The Waving Flag: 15 mm Arab Camel Archers (Essex)

Sunday 9 July 2023

15 mm Arab Camel Archers (Essex)

This is one of my "hobby haul" from Phalanx last month.  They are the first camels for my Arab Empire armies.  Imagine an Arab army without any camels!

I wanted Essex figures as I usually find them a pleasant change of "painting pace" compared to Forged in Battle.  Plus I have no intention of fielding large numbers of camel riders so buying a large pack from Forged in Battle wasn't really an option.

In the end I was glad only bought one pack.  Usually, I find Essex figures quicker and easier to paint, but not this time.

The reasons why these took so long are given later but first a full set of photos:

Figure Review
The figures are AEA7 Arab: Camel rider with bow from Essex Miniatures which contains three figures in one pose.

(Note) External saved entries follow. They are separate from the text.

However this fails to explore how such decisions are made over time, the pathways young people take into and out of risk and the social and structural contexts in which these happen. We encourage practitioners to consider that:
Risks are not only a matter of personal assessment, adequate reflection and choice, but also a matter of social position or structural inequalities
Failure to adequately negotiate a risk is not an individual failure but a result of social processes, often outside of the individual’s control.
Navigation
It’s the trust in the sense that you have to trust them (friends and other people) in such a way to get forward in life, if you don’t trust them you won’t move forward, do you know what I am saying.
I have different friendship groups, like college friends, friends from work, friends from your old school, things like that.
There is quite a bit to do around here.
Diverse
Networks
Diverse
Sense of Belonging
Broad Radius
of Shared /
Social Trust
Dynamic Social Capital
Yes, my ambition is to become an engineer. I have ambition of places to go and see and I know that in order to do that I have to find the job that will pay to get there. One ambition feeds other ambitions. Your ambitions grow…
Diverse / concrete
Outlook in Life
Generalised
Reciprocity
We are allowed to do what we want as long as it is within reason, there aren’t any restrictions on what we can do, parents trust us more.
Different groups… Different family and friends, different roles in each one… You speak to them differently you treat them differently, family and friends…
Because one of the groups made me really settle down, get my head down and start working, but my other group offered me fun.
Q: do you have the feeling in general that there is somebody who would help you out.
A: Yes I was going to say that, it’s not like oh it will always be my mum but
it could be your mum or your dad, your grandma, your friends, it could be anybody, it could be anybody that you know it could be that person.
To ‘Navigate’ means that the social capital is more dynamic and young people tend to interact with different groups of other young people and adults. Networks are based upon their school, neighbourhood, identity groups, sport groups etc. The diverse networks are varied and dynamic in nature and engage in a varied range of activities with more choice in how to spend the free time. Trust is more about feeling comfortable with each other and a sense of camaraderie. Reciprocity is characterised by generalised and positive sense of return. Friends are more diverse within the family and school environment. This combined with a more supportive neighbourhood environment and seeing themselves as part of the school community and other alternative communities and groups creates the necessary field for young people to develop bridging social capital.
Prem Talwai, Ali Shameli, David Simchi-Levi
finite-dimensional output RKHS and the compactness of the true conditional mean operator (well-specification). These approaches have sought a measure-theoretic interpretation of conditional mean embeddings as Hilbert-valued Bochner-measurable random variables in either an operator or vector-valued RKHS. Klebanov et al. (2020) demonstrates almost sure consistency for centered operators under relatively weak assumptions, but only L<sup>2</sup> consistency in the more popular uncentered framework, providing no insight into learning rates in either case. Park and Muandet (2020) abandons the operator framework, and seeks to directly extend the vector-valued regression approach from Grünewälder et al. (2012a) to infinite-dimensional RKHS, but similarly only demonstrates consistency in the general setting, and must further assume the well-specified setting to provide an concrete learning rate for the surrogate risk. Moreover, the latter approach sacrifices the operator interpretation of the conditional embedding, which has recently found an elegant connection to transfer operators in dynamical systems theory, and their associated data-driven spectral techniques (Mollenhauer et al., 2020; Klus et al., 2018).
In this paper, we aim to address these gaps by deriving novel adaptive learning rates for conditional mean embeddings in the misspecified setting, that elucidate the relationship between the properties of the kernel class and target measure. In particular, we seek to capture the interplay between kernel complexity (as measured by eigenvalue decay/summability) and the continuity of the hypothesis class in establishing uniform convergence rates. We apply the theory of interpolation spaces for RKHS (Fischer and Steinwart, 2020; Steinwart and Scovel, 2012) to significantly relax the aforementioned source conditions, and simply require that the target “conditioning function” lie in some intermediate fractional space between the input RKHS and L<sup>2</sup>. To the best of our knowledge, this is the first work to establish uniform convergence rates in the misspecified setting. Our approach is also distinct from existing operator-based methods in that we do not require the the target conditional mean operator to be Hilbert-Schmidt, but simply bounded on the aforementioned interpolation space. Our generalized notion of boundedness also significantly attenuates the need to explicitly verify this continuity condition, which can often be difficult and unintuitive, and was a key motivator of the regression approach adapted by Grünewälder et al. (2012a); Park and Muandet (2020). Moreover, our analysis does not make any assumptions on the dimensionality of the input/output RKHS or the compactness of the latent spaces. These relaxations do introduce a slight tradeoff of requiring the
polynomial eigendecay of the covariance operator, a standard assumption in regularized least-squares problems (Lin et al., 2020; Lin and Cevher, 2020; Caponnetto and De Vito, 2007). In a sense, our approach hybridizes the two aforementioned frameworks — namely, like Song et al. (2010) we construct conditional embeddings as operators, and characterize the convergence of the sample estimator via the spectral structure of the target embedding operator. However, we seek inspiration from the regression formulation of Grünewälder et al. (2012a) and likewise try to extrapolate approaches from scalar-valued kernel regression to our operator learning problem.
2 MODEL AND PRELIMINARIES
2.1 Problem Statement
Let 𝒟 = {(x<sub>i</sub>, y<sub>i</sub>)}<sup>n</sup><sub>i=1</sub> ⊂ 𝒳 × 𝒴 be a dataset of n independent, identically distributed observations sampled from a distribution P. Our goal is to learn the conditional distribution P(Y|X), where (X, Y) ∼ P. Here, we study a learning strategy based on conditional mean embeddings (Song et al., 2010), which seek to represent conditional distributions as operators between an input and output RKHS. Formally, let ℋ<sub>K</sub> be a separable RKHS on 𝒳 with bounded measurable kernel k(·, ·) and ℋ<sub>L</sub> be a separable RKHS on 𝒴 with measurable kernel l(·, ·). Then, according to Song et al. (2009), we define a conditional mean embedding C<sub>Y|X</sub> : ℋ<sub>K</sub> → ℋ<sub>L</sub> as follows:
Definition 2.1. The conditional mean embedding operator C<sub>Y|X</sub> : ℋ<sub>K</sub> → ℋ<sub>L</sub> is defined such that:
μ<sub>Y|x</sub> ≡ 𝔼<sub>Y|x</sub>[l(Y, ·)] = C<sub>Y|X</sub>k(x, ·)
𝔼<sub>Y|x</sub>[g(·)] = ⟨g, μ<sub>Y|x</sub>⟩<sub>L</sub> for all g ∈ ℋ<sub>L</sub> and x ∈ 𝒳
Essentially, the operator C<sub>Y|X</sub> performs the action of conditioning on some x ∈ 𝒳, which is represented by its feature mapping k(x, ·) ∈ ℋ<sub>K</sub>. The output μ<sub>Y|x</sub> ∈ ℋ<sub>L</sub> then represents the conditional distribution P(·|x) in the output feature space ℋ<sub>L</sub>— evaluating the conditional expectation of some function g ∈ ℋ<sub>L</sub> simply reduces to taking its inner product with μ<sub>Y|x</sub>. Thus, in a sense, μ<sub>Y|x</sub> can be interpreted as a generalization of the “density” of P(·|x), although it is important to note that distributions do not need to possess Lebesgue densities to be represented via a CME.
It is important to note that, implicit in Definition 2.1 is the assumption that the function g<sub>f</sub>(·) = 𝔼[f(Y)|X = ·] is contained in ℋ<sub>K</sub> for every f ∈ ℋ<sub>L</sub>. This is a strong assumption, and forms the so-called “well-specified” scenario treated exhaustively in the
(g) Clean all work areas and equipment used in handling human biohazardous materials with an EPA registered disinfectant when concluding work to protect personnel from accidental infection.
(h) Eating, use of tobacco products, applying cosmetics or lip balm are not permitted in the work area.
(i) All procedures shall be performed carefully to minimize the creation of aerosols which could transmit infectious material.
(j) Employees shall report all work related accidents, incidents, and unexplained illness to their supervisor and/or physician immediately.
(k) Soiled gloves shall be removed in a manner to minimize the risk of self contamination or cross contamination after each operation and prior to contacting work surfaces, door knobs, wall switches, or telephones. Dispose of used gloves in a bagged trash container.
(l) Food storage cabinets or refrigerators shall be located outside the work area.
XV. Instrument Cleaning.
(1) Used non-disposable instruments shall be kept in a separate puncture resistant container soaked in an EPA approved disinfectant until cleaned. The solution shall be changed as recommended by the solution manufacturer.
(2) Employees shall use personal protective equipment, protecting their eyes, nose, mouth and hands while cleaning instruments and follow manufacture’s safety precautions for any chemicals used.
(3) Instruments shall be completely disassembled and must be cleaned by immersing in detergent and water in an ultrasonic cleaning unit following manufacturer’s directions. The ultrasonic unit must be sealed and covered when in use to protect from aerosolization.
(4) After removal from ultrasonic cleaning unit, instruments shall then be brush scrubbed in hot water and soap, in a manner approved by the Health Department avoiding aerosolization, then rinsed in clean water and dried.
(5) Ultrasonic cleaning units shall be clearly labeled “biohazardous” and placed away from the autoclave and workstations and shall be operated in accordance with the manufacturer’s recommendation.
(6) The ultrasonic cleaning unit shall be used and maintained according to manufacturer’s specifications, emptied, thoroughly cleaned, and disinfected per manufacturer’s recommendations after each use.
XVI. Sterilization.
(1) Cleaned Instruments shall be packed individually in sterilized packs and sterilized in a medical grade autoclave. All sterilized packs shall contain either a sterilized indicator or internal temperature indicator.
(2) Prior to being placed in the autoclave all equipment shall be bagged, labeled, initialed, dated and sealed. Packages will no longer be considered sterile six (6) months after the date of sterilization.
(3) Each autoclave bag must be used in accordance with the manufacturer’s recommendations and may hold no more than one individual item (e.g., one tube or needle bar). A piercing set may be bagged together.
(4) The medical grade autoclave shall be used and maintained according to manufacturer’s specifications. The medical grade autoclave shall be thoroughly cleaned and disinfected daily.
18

The rider was well up to standards I expect from Essex, as were large parts of the camel (face, neck, legs, & hooves), and a dream to paint. Sadly, not all of the camel was as well sculpted.  This photo from the Essex website shows the problem:

In essence, the shaggy coat of the camel is very poorly sculpted and not very shaggy.  The upper body of the camel is neither smooth nor has it surface detail deep enough to highlight by dry brushing or to take a wash.  It's also too complex to remove with a file.

Painting Tip
As the detail of the coat was so poor I had to rely on creating an impression of a shaggy coat with paint alone.  This is a significantly different approach to my usual style.  The technique I used is as follows:

  • Choose the base colour for your camel.  I found it easier not to undercoat the whole camel until the coat was finished.
  • Undercoat the shaggy coat in a colour slightly darker than the base colour chosen for the rest of the camel.  Try and avoid using too dark a colour.
  • Add a layer of spots all over the coat in the base camel colour.
  • Add a second layer of spots in a slightly lighter colour.   Place this layer so they are centred on the spaces created by the first.
  • When dry, wash the coat with a very dilute brown umber wash (I use craft paint) or a flesh wash depending on the base colour of the camel.
  • Apply two further layers of spots & wash again.   You should find it easier to place the spots at random with each layer.  With every additional layer the pattern will look less and less like rows of spots.
  • Repeat the two layers of spots & wash steps as necessary to get the depth of colour required.  At some point only the highlight layer of spots will be required.
  • Apply as many coats of washes as required to blend the shaggy coat into the rest of the camel.
  • Finally, edge the coat in the original coat base colour.
  • Paint the remainder of the camel as normal.

If this seems like a lot of work it is because it was.  It helps if you are doing two or more figures at once as you need to allow the spots and washes to dry fully before applying the next layer.

Having said that, I was experimenting nearly all the time not least because I chose three different base colours for the camels.  If I had to do it again I hope it would be quicker.

Value for money
These were a bargain (of sorts).  I bought the three camels second hand for £3.00 against the RRP of £4.50.  Forged in Battle are £15.00 for eight.  That's £1.00, £1.50 & £1.88 per figure respectively (without factoring in postage).